Bei einer Bausparsumme von 100.000 Euro und einer üblichen monatlichen Sparrate von 300 Euro kann ein Bausparkunde trotz eines Zinses von 0,25 Prozent nach einer Ansparphase von sieben Jahren bei Bausparkassen mit hohen Vertriebskosten eine tatsächliche Rendite von Minus 1,12 Prozent einfahren.

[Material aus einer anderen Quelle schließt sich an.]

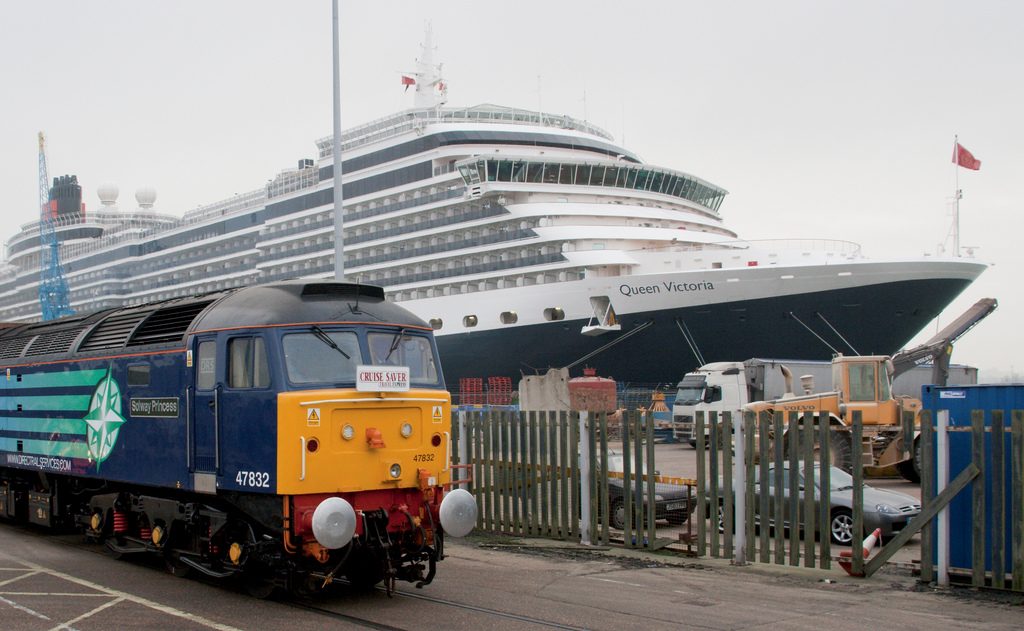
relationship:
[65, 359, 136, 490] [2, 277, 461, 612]
star on side of train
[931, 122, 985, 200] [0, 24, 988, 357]
flag on front of boat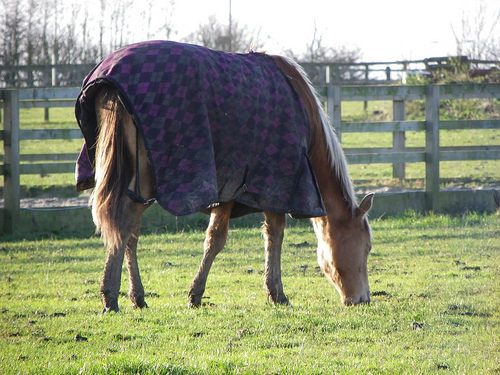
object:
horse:
[73, 40, 376, 315]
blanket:
[72, 39, 327, 219]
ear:
[354, 191, 375, 216]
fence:
[0, 80, 499, 243]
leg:
[186, 207, 234, 310]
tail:
[87, 95, 138, 253]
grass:
[0, 210, 498, 374]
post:
[424, 82, 439, 195]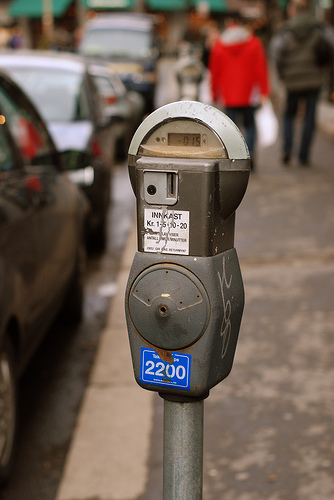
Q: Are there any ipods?
A: No, there are no ipods.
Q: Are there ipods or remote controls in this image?
A: No, there are no ipods or remote controls.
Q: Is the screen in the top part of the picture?
A: Yes, the screen is in the top of the image.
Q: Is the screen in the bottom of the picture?
A: No, the screen is in the top of the image.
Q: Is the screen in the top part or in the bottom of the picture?
A: The screen is in the top of the image.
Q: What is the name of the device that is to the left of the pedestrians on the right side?
A: The device is a screen.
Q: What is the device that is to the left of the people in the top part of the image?
A: The device is a screen.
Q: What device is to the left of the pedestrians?
A: The device is a screen.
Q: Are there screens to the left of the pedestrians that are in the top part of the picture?
A: Yes, there is a screen to the left of the pedestrians.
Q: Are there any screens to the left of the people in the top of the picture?
A: Yes, there is a screen to the left of the pedestrians.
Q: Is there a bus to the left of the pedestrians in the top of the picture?
A: No, there is a screen to the left of the pedestrians.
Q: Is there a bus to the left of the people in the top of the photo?
A: No, there is a screen to the left of the pedestrians.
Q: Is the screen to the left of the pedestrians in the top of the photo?
A: Yes, the screen is to the left of the pedestrians.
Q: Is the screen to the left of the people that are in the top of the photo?
A: Yes, the screen is to the left of the pedestrians.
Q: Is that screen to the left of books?
A: No, the screen is to the left of the pedestrians.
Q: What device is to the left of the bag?
A: The device is a screen.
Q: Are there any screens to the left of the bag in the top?
A: Yes, there is a screen to the left of the bag.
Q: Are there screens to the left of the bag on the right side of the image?
A: Yes, there is a screen to the left of the bag.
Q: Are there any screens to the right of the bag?
A: No, the screen is to the left of the bag.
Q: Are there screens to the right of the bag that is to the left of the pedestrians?
A: No, the screen is to the left of the bag.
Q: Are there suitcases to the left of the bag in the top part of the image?
A: No, there is a screen to the left of the bag.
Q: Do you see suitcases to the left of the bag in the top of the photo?
A: No, there is a screen to the left of the bag.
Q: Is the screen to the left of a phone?
A: No, the screen is to the left of the bag.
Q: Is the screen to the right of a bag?
A: No, the screen is to the left of a bag.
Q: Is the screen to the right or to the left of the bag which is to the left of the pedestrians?
A: The screen is to the left of the bag.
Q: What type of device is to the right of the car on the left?
A: The device is a screen.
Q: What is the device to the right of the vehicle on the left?
A: The device is a screen.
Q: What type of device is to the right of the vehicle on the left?
A: The device is a screen.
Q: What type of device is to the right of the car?
A: The device is a screen.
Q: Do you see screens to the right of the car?
A: Yes, there is a screen to the right of the car.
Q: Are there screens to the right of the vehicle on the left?
A: Yes, there is a screen to the right of the car.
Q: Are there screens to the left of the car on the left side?
A: No, the screen is to the right of the car.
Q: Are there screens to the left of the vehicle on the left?
A: No, the screen is to the right of the car.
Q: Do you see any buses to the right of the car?
A: No, there is a screen to the right of the car.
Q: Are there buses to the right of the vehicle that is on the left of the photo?
A: No, there is a screen to the right of the car.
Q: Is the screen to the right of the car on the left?
A: Yes, the screen is to the right of the car.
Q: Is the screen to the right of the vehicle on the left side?
A: Yes, the screen is to the right of the car.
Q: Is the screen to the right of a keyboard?
A: No, the screen is to the right of the car.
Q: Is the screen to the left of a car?
A: No, the screen is to the right of a car.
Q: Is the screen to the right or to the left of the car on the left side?
A: The screen is to the right of the car.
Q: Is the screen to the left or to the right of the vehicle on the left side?
A: The screen is to the right of the car.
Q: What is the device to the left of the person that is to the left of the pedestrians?
A: The device is a screen.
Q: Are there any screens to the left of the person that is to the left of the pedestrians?
A: Yes, there is a screen to the left of the person.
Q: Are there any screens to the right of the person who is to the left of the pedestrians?
A: No, the screen is to the left of the person.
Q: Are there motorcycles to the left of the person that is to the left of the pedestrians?
A: No, there is a screen to the left of the person.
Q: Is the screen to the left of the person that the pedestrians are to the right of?
A: Yes, the screen is to the left of the person.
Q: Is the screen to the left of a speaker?
A: No, the screen is to the left of the person.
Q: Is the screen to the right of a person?
A: No, the screen is to the left of a person.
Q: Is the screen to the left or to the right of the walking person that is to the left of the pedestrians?
A: The screen is to the left of the person.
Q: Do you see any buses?
A: No, there are no buses.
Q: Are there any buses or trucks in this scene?
A: No, there are no buses or trucks.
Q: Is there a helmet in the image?
A: No, there are no helmets.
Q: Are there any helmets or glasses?
A: No, there are no helmets or glasses.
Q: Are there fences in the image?
A: No, there are no fences.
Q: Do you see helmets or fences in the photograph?
A: No, there are no fences or helmets.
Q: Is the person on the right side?
A: Yes, the person is on the right of the image.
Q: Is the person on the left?
A: No, the person is on the right of the image.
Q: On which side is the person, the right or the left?
A: The person is on the right of the image.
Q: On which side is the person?
A: The person is on the right of the image.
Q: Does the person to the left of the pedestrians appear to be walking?
A: Yes, the person is walking.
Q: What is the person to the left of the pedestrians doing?
A: The person is walking.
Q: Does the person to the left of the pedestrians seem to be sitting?
A: No, the person is walking.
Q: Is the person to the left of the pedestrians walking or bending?
A: The person is walking.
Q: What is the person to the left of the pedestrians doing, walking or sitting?
A: The person is walking.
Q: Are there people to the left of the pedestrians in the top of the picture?
A: Yes, there is a person to the left of the pedestrians.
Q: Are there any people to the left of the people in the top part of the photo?
A: Yes, there is a person to the left of the pedestrians.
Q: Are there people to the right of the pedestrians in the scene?
A: No, the person is to the left of the pedestrians.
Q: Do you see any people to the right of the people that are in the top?
A: No, the person is to the left of the pedestrians.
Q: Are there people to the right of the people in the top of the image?
A: No, the person is to the left of the pedestrians.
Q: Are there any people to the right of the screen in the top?
A: Yes, there is a person to the right of the screen.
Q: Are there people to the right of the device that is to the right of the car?
A: Yes, there is a person to the right of the screen.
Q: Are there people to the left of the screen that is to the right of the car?
A: No, the person is to the right of the screen.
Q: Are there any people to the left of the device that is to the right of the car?
A: No, the person is to the right of the screen.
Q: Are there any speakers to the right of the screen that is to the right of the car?
A: No, there is a person to the right of the screen.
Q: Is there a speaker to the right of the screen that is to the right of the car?
A: No, there is a person to the right of the screen.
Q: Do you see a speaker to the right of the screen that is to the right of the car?
A: No, there is a person to the right of the screen.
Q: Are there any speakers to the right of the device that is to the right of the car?
A: No, there is a person to the right of the screen.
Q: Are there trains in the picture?
A: No, there are no trains.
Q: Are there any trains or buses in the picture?
A: No, there are no trains or buses.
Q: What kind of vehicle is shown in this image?
A: The vehicle is a car.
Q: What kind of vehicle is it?
A: The vehicle is a car.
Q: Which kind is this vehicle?
A: That is a car.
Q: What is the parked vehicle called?
A: The vehicle is a car.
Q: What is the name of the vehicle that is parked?
A: The vehicle is a car.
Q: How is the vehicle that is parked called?
A: The vehicle is a car.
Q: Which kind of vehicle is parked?
A: The vehicle is a car.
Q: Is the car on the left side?
A: Yes, the car is on the left of the image.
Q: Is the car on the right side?
A: No, the car is on the left of the image.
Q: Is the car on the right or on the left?
A: The car is on the left of the image.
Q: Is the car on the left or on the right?
A: The car is on the left of the image.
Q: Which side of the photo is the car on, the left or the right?
A: The car is on the left of the image.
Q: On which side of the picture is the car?
A: The car is on the left of the image.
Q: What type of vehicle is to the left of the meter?
A: The vehicle is a car.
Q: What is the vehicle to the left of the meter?
A: The vehicle is a car.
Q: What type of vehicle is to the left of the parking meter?
A: The vehicle is a car.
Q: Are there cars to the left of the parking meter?
A: Yes, there is a car to the left of the parking meter.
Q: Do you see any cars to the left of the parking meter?
A: Yes, there is a car to the left of the parking meter.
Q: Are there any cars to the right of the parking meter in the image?
A: No, the car is to the left of the parking meter.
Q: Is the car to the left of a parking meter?
A: Yes, the car is to the left of a parking meter.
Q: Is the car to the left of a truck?
A: No, the car is to the left of a parking meter.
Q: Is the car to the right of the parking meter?
A: No, the car is to the left of the parking meter.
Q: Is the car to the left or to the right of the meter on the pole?
A: The car is to the left of the parking meter.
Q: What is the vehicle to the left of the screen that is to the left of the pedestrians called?
A: The vehicle is a car.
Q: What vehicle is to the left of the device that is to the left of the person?
A: The vehicle is a car.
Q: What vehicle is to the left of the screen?
A: The vehicle is a car.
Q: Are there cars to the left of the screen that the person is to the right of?
A: Yes, there is a car to the left of the screen.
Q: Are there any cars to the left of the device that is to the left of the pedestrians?
A: Yes, there is a car to the left of the screen.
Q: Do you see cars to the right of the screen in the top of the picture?
A: No, the car is to the left of the screen.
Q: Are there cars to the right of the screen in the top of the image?
A: No, the car is to the left of the screen.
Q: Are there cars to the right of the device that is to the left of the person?
A: No, the car is to the left of the screen.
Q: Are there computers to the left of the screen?
A: No, there is a car to the left of the screen.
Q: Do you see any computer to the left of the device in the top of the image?
A: No, there is a car to the left of the screen.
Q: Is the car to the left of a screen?
A: Yes, the car is to the left of a screen.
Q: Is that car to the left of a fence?
A: No, the car is to the left of a screen.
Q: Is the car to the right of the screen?
A: No, the car is to the left of the screen.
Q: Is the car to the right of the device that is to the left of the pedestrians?
A: No, the car is to the left of the screen.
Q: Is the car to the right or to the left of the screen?
A: The car is to the left of the screen.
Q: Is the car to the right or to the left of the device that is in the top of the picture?
A: The car is to the left of the screen.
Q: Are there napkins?
A: No, there are no napkins.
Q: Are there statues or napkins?
A: No, there are no napkins or statues.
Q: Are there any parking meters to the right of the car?
A: Yes, there is a parking meter to the right of the car.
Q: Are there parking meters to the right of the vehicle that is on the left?
A: Yes, there is a parking meter to the right of the car.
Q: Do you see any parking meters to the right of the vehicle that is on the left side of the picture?
A: Yes, there is a parking meter to the right of the car.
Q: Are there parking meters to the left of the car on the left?
A: No, the parking meter is to the right of the car.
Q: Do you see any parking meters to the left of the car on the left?
A: No, the parking meter is to the right of the car.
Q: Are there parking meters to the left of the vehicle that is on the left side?
A: No, the parking meter is to the right of the car.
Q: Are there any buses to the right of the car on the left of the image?
A: No, there is a parking meter to the right of the car.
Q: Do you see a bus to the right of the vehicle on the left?
A: No, there is a parking meter to the right of the car.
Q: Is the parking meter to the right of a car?
A: Yes, the parking meter is to the right of a car.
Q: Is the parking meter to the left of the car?
A: No, the parking meter is to the right of the car.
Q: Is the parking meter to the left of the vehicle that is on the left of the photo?
A: No, the parking meter is to the right of the car.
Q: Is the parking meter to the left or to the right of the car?
A: The parking meter is to the right of the car.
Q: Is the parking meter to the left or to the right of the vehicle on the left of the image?
A: The parking meter is to the right of the car.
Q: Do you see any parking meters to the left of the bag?
A: Yes, there is a parking meter to the left of the bag.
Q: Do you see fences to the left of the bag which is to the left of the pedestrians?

Der Grund für dieses Verlustgeschäft des Kunden sind neben den Minizinsen, die viele Bausparkassen derzeit offerieren die hohen Kosten für den Vertrieb. „Bei den meisten Tarifen sind die Abschlussgebühren höher als die Zinserträge bis zur Zuteilung des Bausparvertrags“, sagt Niels Nauhauser, Abteilungsleiter Altersvorsorge, Banken, Kredite bei der Verbraucherzentrale Baden-Württemberg. „Die niedrigen Anlagezinsen sorgen also dafür, dass die Rendite bis zur Zuteilung meist negativ ist“.

Bis zu 1,6 Prozent der Bausparsumme gehen an den Vertrieb. Die FMH-Analyse zeigt: In 13 von 31 untersuchten Tarifen wird eine Spitzen-Abschlussprovision von bis zu 1,6 Prozent fällig. Bei den restlichen Tarifen geht immer noch ein Prozent an den Vertrieb.